Some allergic reactions can be severe or potentially life threatening. The most dangerous type of allergic reaction is called anaphylaxis. Refer to FARE anaphylaxis action plan in the link below:  https://www.foodallergy.org/sites/default/files/2018-06/emergency-care-plan.pdf

If you think you may be having an anaphylactic reaction call 911 or get emergency help immediately. If you have epinephrine on hand (should keep 2 doses on hand at all times), do not hesitate to use epinephrine immediately at first sign of reaction and call 911 even if you are not sure it is allergy related.

Delayed skin test or patch test reactions:

  1. Take picture of test site with cell phone for future reference and call clinic for appointment next available day.\

Medication Refills:

(Consider after hours phone message including phone menu for instructions on after hour refills.)

  1. If need emergency albuterol or epinephrine call 911.
  2. If not emergency refills are required, please call the office the next available workday.


Most hives respond to daily antihistamines but some severe episodes may require higher doses of over the counter non-sedating antihistamines such as Zyrtec (cetirizine), Claritin (loratadine), Allegra (fexofenadine) or  Clarinex (desloratadine) up to 3-4 times a day and Benadryl at night.
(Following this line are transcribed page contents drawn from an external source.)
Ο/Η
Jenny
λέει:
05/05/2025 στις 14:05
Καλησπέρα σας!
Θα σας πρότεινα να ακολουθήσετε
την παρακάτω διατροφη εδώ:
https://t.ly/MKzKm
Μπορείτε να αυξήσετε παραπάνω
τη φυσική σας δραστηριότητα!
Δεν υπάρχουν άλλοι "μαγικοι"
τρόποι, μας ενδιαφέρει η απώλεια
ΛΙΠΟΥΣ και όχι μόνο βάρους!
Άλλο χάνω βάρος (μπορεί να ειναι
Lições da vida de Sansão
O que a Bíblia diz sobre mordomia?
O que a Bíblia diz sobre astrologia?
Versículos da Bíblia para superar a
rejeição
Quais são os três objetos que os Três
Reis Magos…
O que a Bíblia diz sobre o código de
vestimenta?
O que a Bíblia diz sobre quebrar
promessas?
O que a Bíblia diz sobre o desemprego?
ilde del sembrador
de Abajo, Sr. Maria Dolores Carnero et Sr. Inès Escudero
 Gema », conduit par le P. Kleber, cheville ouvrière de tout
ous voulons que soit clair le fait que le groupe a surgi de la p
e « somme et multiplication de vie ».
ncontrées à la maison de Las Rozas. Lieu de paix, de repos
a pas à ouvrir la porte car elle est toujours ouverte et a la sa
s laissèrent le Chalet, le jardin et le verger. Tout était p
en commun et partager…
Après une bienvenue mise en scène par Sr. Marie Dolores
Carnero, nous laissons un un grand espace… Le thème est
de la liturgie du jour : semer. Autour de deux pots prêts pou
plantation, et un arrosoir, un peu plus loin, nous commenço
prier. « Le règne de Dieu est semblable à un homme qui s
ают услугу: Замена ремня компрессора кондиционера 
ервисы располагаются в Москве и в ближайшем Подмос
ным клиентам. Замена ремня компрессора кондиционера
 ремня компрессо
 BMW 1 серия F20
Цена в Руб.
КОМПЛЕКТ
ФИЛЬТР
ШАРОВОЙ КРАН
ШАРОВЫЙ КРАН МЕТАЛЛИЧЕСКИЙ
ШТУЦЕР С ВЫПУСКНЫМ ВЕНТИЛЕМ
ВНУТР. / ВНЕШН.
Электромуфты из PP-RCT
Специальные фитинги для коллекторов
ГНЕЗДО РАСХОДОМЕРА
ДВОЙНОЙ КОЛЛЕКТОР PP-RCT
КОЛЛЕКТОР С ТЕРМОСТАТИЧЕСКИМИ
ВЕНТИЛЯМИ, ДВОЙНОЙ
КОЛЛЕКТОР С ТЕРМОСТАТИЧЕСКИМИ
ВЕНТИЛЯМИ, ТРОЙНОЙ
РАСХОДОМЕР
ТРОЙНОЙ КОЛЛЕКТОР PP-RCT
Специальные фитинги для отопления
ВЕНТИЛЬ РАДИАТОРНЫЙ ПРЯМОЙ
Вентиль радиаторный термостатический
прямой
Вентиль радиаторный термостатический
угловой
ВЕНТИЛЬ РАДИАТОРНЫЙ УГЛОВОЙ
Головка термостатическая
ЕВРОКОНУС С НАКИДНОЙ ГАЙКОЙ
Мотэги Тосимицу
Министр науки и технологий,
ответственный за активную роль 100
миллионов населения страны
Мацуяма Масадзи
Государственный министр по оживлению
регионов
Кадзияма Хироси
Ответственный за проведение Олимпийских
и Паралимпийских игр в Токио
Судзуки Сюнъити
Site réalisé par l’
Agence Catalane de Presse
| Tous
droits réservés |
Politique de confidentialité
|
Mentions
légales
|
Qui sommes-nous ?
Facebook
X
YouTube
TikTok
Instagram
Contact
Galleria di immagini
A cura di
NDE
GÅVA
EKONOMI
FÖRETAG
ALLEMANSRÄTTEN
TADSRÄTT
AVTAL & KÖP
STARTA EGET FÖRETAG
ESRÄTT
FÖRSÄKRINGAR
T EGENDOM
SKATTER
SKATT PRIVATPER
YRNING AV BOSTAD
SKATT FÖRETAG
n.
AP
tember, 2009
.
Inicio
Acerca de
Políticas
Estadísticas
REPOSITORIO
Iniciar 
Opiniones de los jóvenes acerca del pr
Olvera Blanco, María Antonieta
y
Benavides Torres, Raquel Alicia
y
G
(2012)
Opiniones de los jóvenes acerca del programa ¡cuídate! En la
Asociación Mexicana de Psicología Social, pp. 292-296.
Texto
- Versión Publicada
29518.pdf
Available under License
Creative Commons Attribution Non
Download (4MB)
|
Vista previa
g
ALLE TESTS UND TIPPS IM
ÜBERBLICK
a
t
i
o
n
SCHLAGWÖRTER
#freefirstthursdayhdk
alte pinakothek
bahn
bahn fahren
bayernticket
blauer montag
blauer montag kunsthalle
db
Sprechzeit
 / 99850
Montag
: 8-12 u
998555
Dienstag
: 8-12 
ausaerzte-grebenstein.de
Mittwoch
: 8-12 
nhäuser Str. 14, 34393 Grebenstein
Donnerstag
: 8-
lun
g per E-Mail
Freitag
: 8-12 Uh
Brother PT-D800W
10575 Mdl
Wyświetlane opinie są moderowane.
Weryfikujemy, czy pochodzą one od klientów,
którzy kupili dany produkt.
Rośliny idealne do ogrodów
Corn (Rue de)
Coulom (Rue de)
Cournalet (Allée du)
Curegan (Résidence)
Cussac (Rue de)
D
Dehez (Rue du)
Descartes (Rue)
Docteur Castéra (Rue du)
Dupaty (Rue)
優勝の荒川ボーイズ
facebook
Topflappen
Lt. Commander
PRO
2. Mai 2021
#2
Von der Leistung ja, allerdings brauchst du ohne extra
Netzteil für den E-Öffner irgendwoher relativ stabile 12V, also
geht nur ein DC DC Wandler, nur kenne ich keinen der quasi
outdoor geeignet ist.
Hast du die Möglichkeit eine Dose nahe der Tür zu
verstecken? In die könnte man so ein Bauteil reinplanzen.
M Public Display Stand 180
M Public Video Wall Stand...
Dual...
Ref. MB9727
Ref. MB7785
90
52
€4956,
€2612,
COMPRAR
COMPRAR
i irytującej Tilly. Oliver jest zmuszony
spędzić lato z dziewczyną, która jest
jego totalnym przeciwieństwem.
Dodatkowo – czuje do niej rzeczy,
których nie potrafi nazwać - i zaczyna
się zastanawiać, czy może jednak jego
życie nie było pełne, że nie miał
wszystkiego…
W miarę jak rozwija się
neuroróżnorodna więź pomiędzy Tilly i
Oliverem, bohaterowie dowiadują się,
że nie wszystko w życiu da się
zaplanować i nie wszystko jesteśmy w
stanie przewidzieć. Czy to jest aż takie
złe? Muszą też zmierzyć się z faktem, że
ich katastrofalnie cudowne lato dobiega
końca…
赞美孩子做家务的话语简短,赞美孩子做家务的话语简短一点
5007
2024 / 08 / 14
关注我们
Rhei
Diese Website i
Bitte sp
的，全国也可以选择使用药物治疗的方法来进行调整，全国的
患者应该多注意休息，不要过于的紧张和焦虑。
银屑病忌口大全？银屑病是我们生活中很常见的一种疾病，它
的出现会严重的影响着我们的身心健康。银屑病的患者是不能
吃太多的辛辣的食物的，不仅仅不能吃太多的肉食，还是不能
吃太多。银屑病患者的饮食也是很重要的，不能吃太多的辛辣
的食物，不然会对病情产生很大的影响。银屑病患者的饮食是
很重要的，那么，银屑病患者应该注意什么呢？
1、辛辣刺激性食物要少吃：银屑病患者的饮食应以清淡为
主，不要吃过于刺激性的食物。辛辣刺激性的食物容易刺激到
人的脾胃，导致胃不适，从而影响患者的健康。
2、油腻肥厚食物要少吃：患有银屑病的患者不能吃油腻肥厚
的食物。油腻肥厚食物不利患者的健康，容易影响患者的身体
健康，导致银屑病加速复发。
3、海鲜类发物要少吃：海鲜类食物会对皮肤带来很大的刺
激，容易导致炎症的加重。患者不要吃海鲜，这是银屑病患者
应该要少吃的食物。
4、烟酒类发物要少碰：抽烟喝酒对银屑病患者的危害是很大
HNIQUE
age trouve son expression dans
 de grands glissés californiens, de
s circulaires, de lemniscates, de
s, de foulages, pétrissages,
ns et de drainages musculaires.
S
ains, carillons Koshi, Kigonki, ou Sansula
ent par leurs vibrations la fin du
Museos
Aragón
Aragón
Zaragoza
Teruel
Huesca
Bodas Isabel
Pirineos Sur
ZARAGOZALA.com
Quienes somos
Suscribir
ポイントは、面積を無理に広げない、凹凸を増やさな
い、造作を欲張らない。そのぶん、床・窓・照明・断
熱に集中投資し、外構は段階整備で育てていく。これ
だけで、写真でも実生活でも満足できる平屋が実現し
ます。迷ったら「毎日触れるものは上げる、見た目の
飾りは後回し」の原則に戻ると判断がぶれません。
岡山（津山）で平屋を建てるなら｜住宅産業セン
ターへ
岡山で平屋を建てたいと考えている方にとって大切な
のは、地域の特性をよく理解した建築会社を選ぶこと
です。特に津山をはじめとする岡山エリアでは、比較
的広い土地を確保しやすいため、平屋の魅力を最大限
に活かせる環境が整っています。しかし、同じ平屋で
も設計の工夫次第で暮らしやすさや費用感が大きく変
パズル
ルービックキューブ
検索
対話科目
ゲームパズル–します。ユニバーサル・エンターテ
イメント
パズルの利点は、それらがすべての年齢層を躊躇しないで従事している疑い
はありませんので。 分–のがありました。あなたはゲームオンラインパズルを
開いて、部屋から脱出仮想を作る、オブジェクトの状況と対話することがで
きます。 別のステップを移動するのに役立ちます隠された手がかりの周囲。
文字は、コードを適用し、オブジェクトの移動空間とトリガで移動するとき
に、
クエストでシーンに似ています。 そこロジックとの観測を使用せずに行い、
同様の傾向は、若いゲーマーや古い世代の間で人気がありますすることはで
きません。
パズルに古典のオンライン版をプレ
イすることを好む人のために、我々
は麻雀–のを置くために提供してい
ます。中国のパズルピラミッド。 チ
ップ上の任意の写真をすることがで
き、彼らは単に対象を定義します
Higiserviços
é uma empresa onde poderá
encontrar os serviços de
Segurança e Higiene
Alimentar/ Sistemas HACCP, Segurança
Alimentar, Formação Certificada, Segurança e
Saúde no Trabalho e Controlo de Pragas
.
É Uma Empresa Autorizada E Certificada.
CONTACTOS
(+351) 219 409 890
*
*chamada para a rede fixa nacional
Skin itching can be treated with steroid creams applied to small areas sparingly until you can call for further advice the next day during office hours. Ice packs can also be helpful.  If prednisone is on hand, start usual dose as instructed and call our office the next available day. If wheezing, throat symptoms, airway swelling or other signs of anaphylaxis are present use self-injectable epinephrine and call 911 or proceed directly to the ER.


Current office policy is to not prescribe antibiotics over the phone without an in-office evaluation to maximize patient care.

Allergy Skin Test Protocol

STOP all antihistamine type medications including both oral and nasal sprays 5 days prior to testing. Oral antihistamines include Zyrtec, Claritin, Clarinex, & Allegra. Nasal antihistamines include Astelin, Astepro (azelastine),  Dymista, and Patanase (olopatadine).  Benadryl (diphenhydramine) can be used up to 3 days prior to testing.